At work I happen to share a room with three women. They are all younger than me and superb at their jobs.
The other day, I was working alone in my room when two of them came through the door and remarked upon the fact that I hadn’t turned the light on.
‘That’s because I want ambient lighting when I try to shag you both,’ I said (which sounds a lot creepier when you write it down).
Of course, I was joking. I was actually drafting a defence statement in a robbery and sex couldn’t have been further from my mind.
As it happens one of my colleagues replied: ‘not after last time, you were too shite.’ Which was, of course also a joke whilst the other asked if i could wait until she had finished her tea and biscuit, which was also not a serious invitation to sexual intercourse. We smiled briefly at each other then all got on with our work in a silence punctuated only when we had a brief and serious conversation about a judgement in a recent case involving ‘revenge porn’ (we are all barristers if you’re new to this blog), and a less serious conversation about the merits of Apple Cider Vinegar as part of a calorie controlled diet.

I thought little of this conversation until I was on my way home and listening to an interview on the radio where a group of young feminists were discussing the recent #MeToo revelations involving an American comedian who had previously been believed to very political correct and had been criticised after having sex with a young woman who said she felt she had been somehow coerced, though she didn’t actually suggest that any sexual crime had been committed – the comedian had dismissed it as a bad date.

The young feminists (their description of themselves not mine), were unsatisfied by the comedian’s defence – ‘the worst men,’ suggested one of them, ‘are those who pretend to be feminists but are in fact predatory and use their power and influence over younger women.’

This got me thinking.
Is that me?
I am the type of man who masquerades as a feminist as a subtle and misogynistic way of asserting my masculine power over women?

I would have no defence to this allegation, but I’m not sure that makes me an enemy of half the world’s population. It just makes me as confused and confusing as the next bloke.
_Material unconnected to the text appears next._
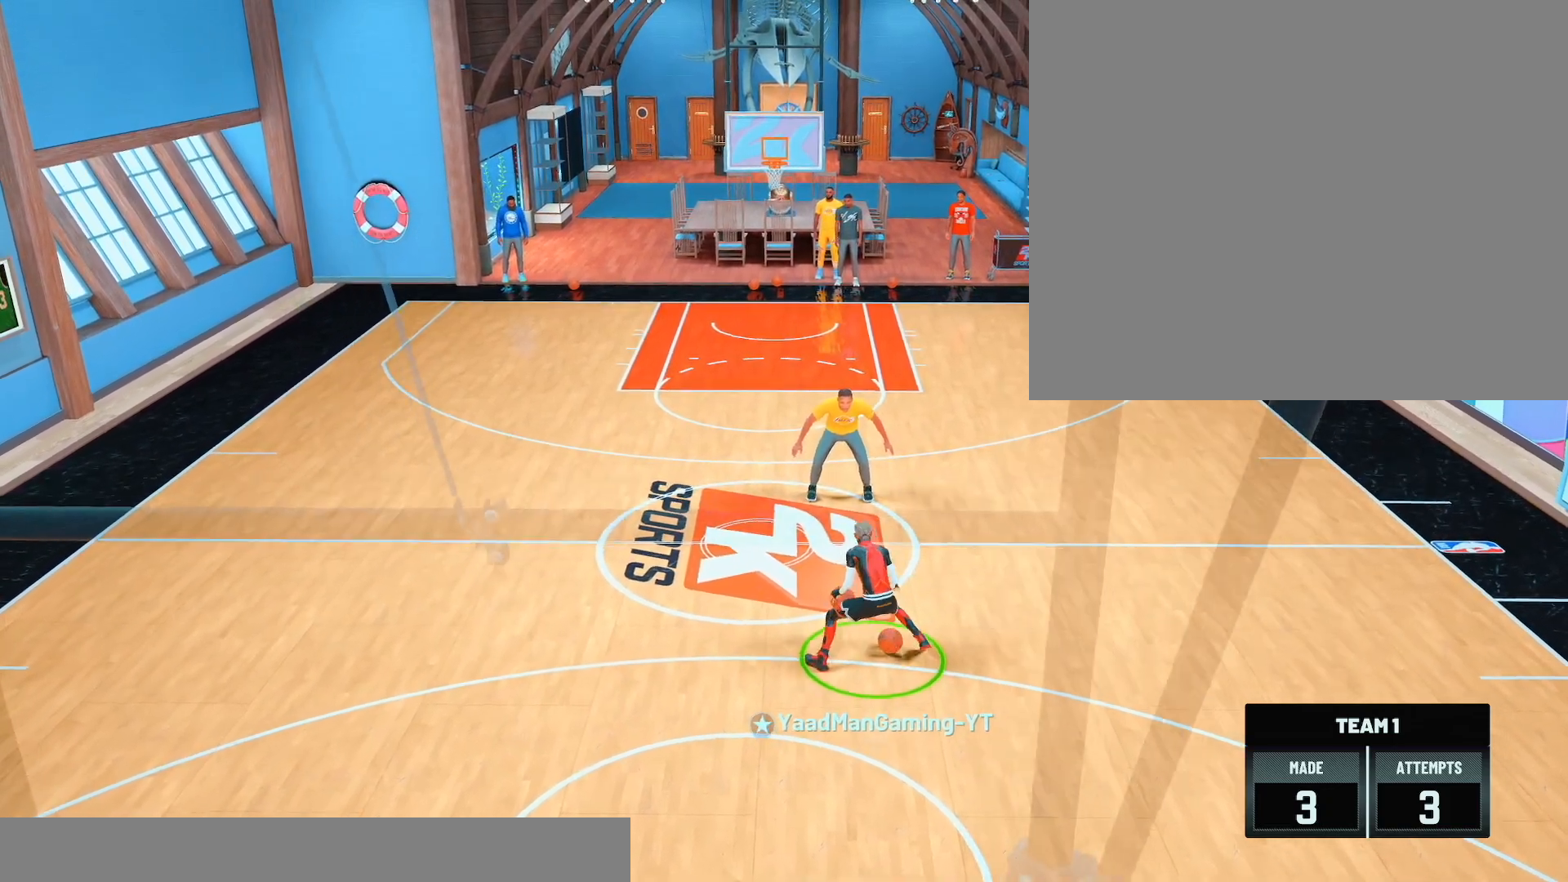
{"buttons": [], "left_stick": "center", "right_stick": "center", "events": []}
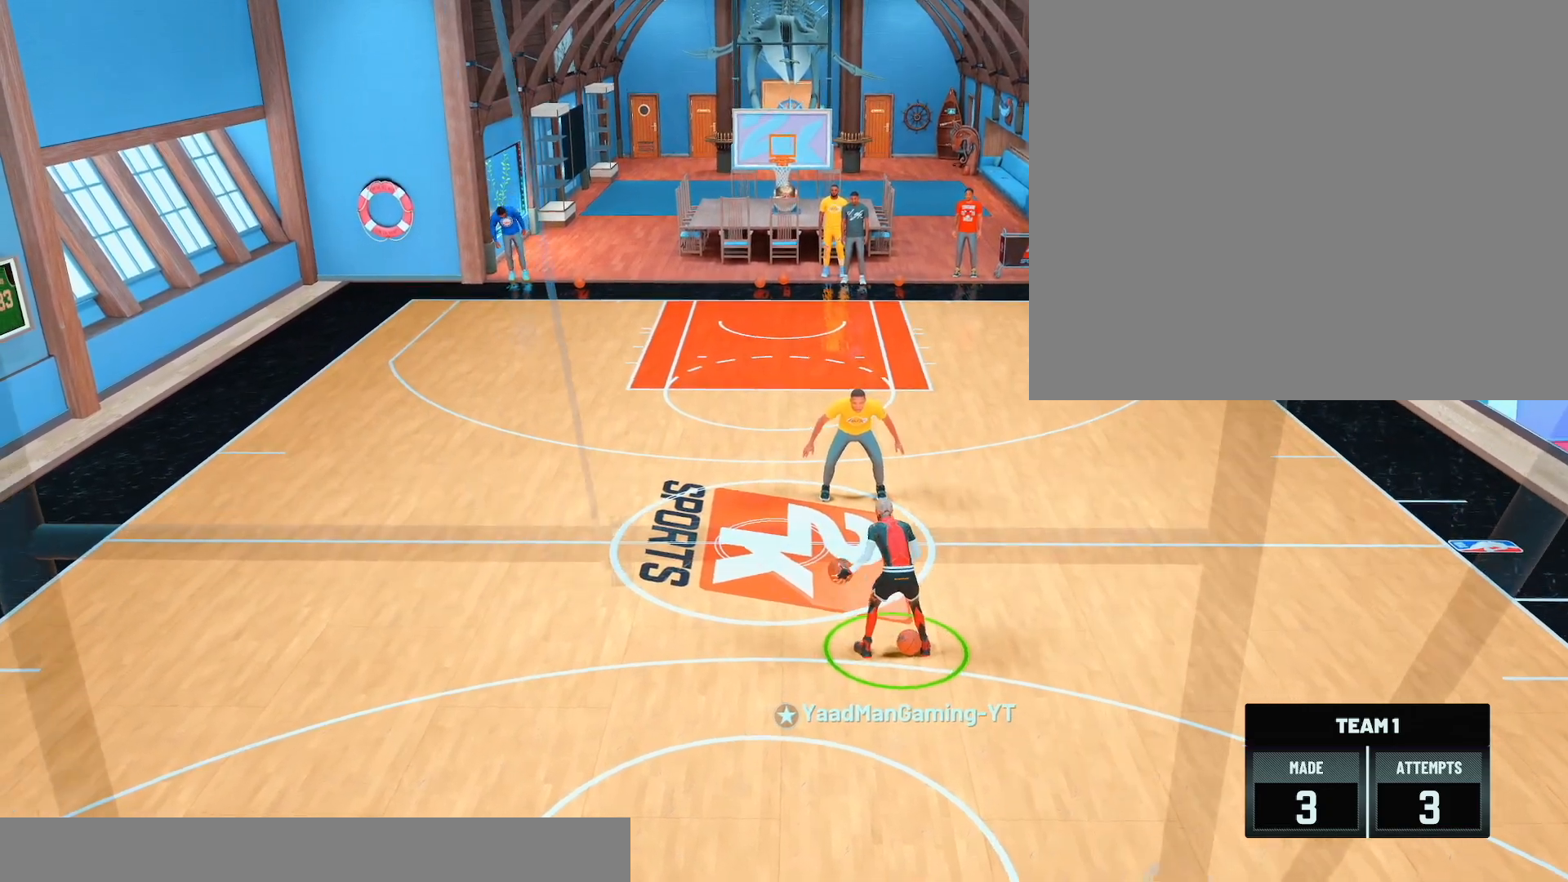
{"buttons": [], "left_stick": "center", "right_stick": "center", "events": []}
So what does feminism even mean to me, or, let’s pose the question in another way, what do I think of some of the most important elements of sexual and gender politics – I’m going to try to answer each question absolutely honestly, and i’m going to try to assess whether I believe that I am unusual or usual in my view.

First – do I believe that women should be afforded equal opportunity to men in the workplace?
The answer to that is an overwhelming yes, I would be absolutely dumbstruck if I heard that a woman was overlooked for a role on account of her gender, to me, with my liberal upbringing, it would be as alien to me as the idea of someone being prejudiced on account of their race or sexuality.
And, I believe that most men of my generation believe that to be true.

Second – should woman have the same pay as men?
Again – yes, without hesitation, I would be appalled if I discovered that a female colleague was getting less pay then me for the same job.
Again, I believe that very few men would defer from that point of view.

Third – should any man be allowed to grope a woman?
No, of course not. However, I do fear that there is a certain amount of hysteria about this at the moment (and this is where I can feel myself losing some of my readers), which has led to allegations of groping being turned into allegations of sexual crime, and this (from my vantage point in the Crown Court) has a tendency to devalue some horrific sexual crime – there is a difference between a bloke making an ill-advised and clumsy pass and sexual assault – we can’t lose the distinction.
I do think though that men should be taught how to behave around woman from an early age – I was taught to respect women, indeed I still open doors for women and give up a seat for them, I may appear like a dinosaur but it’s how i was brought up. My son’s will be taught to respect every woman especially when it comes to sex – no means no and no woman is there for any random man to paw them.

However, by making that distinction, I will be telling my boys to behave differently towards women than they do towards men – never ever ever hit a woman, I tell them, but if you have to and there’s no other option, feel free to give another bloke a smack on the nose.

And this is when it all starts to get confusing, because although I believe without hesitation in a woman’s right to achieve anything a man can achieve and do whatever she wants with her life self and body – I do still revel in and enjoy the differences between men and women. I don’t fancy men. I don’t feel a need to protect men. I know that I speak differently (sometimes) to women than I do to men and yes, I do analyse woman in a physical way that is different from the way in which I physically analyse a man – I know, and I’m not proud of this, that I have, in the past, been keener to assist or talk to an attractive woman, I know that occasionally my eyes wander.

Does this make me some kind of Weinsteinesque sexual predator?

I don’t know, others will judge.

I do know, in my defence, that ultimately, my admiration for a woman will be based upon who they are and what they are, rather than what they look like – but that is a journey in which my initial, perhaps biological urges and impulses are overcome. And that is something I can’t do anything about.

I’m not saying that I beat myself up about this and I’m not saying that I’m proud of this – but it is the way I am – I want to be a good man, but I can’t stop also being a man.